The euro was in the spotlight on Thursday, as the Bloomberg Euro Index rose as much as 0.69 percent, the most in almost two months, on news that European Central Bank policy makers are open to tweaking their policy guidance soon to align it with a strengthening economy. In the account of its December meeting, the ECB Governing Council said there was a “widely shared” view among officials that communication would need to evolve gradually based on the outlook for growth and inflation, according to Bloomberg News' Alessandro Speciale. But the language on the monetary-policy stance could be revisited early this year, leading traders to speculate that the ECB's bond purchases will end in September. That's good for the euro because it means the ECB will stop printing euros and debasing the currency to make its acquisitions. Though inflation remains weaker than the ECB would like, the broader economy is booming, with the central bank estimating the fastest expansion in 10 years in 2017. Surveys of confidence have surged and measures of activity are at multi-year highs.

Speaking of inflation, food prices globally have been in decline for the past three months and fell in December by the most in more than two years. Food got cheaper thanks to a slump in prices of sugar and dairy products from cheese to butter, the United Nations’ Food and Agriculture Organization said Thursday. Prices of meat, grains and vegetable oils fell, too. Lower prices of staples may help restrain inflation at a time when investors are betting it will pick up, spurred by a surge in commodities and the fastest world economy since 2011, according to Bloomberg News' Agnieszka de Sousa. The Bloomberg Commodity Index rose for a record 14 days in a row in the period ended Jan. 3, reaching a three-year high. Central banks often try to set aside volatile food prices when deciding on interest rates, although staples do form a bigger part of inflation baskets in developing nations such as India. Still, cheaper food will leave households with more disposable income to spend on non-essential items.
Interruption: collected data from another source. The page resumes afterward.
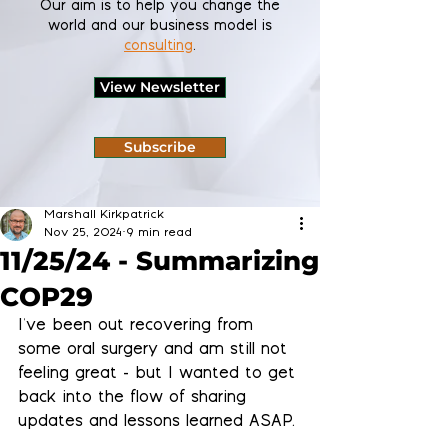
Our aim is to help you change the
world and our business model is
consulting
.
View Newsletter
Subscribe
Marshall Kirkpatrick
Nov 25, 2024
9 min read
11/25/24 - Summarizing
COP29
I've been out recovering from 
some oral surgery and am still not 
feeling great - but I wanted to get 
back into the flow of sharing 
updates and lessons learned ASAP.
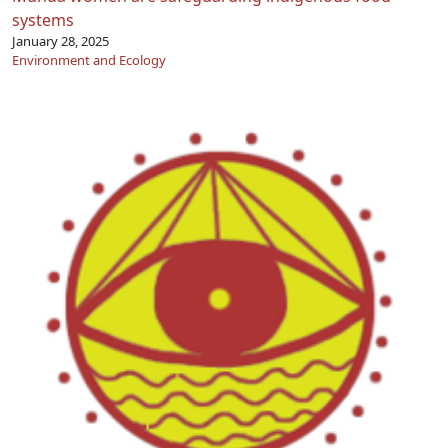
systems
January 28, 2025
Environment and Ecology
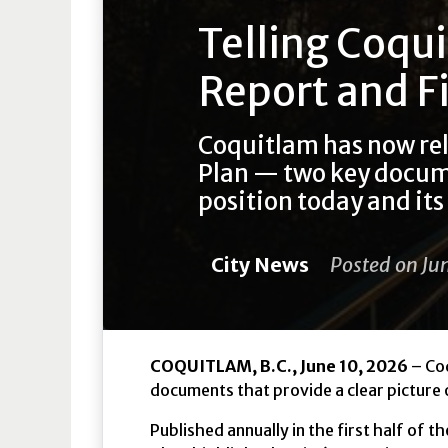
Telling Coqui
Report and F
Coquitlam has now re
Plan — two key documen
position today and its 
City News
Posted on Ju
COQUITLAM, B.C., June 10, 2026
– Coq
documents that provide a clear picture o
Published annually in the first half of 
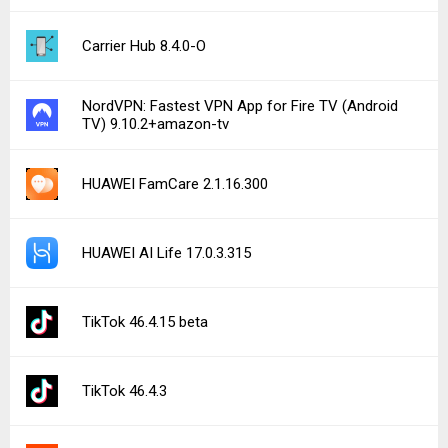
Carrier Hub 8.4.0-O
NordVPN: Fastest VPN App for Fire TV (Android
TV) 9.10.2+amazon-tv
HUAWEI FamCare 2.1.16.300
HUAWEI AI Life 17.0.3.315
TikTok 46.4.15 beta
TikTok 46.4.3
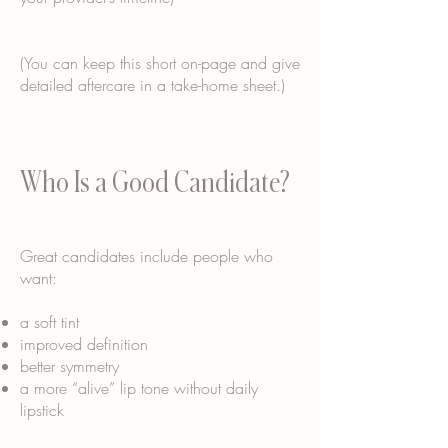
(You can keep this short on-page and give
detailed aftercare in a take-home sheet.)
Who Is a Good Candidate?
Great candidates include people who
want:
a soft tint
improved definition
better symmetry
a more “alive” lip tone without daily
lipstick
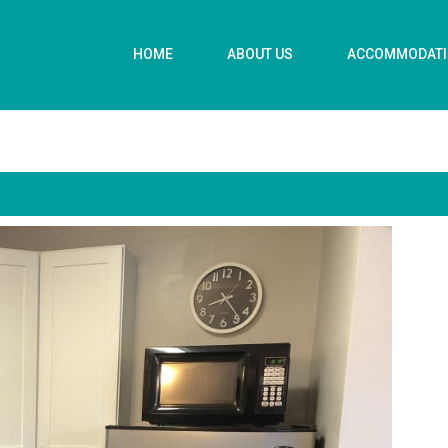
HOME
ABOUT US
ACCOMMODAT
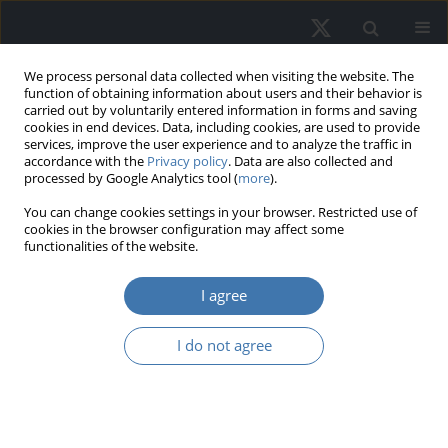
We process personal data collected when visiting the website. The
function of obtaining information about users and their behavior is
carried out by voluntarily entered information in forms and saving
cookies in end devices. Data, including cookies, are used to provide
services, improve the user experience and to analyze the traffic in
accordance with the
Privacy policy
. Data are also collected and
processed by Google Analytics tool (
more
).
Keyword
endowment effect
You can change cookies settings in your browser. Restricted use of
cookies in the browser configuration may affect some
functionalities of the website.
How to weaken the endowment
effect in the housing market? The
I agree
role of behavioral interventions
I do not agree
Mateusz Tomal
REMV; 2024;32(4):96-104
DOI
:
https://doi.org/10.2478/remav-2024-0038
View article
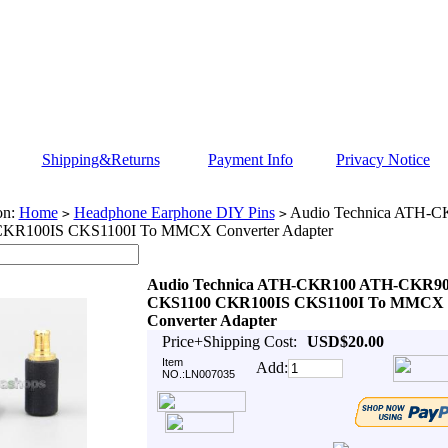
Shipping&Returns
Payment Info
Privacy Notice
on:
Home
Headphone Earphone DIY Pins
Audio Technica ATH-
>
>
KR100IS CKS1100I To MMCX Converter Adapter
Audio Technica ATH-CKR100 ATH-CKR9
CKS1100 CKR100IS CKS1100I To MMCX
Converter Adapter
Price+Shipping Cost:
USD$20.00
Item
Add:
NO.:LN007035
The good news is that economists expect the Republican tax cuts to give the U.S. economy a boost. The bad news is they don't see growth matching the greater than 3 percent levels of the second and third quarters, the most recent periods for which data are available. According to a new Bloomberg News survey of almost 100 economists conducted over the past week, the economy is seen expanding at an average pace of 2.5 percent over the next seven quarters, compared with an average of 2.3 percent in last month’s survey. The new tax legislation, signed into law by President Donald Trump, is seen supporting the economy along with gains in consumer spending and private investment, according to Bloomberg News' Joshua Robinson. Also, inflation could dip below the Fed’s 2 percent target by the end of the first quarter, but bounce back above target through the rest of this year and into 2019. Fed policy makers are forecast to increase interest rates two times before the end of the second quarter, according to the survey. Economists previously expected just one hike in the first half of the year.
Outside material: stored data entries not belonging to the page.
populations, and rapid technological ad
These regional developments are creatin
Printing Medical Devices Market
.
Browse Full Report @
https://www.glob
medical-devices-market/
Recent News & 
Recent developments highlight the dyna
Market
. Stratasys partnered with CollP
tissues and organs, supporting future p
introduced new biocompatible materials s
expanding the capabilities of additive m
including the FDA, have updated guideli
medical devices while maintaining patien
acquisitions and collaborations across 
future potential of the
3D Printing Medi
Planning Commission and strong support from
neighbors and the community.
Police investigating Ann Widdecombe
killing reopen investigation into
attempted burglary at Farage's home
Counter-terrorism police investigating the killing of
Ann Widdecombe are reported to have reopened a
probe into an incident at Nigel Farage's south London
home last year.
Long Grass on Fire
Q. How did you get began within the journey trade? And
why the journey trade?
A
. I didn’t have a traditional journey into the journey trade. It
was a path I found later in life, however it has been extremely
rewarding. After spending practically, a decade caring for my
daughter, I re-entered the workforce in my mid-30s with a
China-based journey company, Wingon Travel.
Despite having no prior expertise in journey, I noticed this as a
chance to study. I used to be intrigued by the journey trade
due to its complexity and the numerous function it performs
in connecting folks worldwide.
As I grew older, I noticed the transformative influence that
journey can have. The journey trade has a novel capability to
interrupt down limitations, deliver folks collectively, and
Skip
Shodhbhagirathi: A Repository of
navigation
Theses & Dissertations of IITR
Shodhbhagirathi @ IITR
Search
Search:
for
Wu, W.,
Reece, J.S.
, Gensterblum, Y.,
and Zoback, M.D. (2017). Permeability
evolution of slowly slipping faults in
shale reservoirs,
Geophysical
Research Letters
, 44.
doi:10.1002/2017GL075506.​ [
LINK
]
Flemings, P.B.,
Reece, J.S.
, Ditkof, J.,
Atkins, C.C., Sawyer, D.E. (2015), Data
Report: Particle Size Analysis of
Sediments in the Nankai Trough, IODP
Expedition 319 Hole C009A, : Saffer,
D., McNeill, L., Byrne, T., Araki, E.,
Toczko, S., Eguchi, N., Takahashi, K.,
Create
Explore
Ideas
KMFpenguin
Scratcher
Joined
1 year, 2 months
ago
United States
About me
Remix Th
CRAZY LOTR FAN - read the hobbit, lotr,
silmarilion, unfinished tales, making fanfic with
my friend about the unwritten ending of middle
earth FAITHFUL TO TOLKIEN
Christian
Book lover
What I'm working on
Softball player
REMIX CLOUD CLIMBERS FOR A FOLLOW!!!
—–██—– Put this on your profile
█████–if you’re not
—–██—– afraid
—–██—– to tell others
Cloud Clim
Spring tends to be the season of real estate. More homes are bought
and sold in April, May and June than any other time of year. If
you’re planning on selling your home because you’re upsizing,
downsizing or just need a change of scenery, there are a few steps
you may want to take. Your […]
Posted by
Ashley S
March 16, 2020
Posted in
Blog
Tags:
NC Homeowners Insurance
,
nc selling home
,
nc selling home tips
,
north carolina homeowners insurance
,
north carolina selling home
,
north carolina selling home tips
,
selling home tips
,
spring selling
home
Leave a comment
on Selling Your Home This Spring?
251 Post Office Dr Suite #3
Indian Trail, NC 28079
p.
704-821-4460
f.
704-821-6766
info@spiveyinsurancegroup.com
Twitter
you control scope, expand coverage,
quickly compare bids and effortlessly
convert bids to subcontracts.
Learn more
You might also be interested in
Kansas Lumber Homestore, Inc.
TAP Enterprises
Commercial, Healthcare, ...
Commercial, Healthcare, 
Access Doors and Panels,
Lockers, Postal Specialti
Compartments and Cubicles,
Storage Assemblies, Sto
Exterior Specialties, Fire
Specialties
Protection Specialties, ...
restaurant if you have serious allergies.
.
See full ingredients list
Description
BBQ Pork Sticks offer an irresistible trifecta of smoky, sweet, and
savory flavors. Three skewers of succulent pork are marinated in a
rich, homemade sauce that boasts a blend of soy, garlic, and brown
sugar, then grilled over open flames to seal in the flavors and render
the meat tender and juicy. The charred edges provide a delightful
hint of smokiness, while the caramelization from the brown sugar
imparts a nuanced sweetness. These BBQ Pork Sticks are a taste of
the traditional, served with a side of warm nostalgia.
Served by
Friday marks the official start of earnings season, as JPMorgan Chase reports fourth-quarter results at 6:45 a.m. New York time. Although U.S. companies are expected to report strong growth of 12 percent in earnings per share, it could get messy. According to the equity strategists at Bloomberg Intelligence, tax charges are likely to riddle the landscape, with results obscured by one-time tax payments for international profit. As a result, the focus will be on what company executives say about the outlook given the effects of tax reform. As the BI strategists note, while higher profit targets should reflect lower taxes, it's critical to keep an eye on revenue. A lower corporate tax rate provides near-term benefits, but the longer-term outlook will depend on revenue improvement as inflation pressures mount. Investors already know about a slew of tax write-offs due in the quarter, including JPMorgan’s "adjustment" of as much as $2 billion, a $20 billion hit at Citigroup and a $5 billion hit at Goldman Sachs.